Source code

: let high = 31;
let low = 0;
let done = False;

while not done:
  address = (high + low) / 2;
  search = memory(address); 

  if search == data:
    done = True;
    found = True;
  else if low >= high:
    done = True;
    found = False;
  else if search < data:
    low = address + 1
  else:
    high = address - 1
***
**WHAT NEEDS TO BE DONE**
If a line of the data holds the string "else", list it.

**ANSWER TO THE PROBLEM**
  else if low >= high:
  else if search < data:
  else:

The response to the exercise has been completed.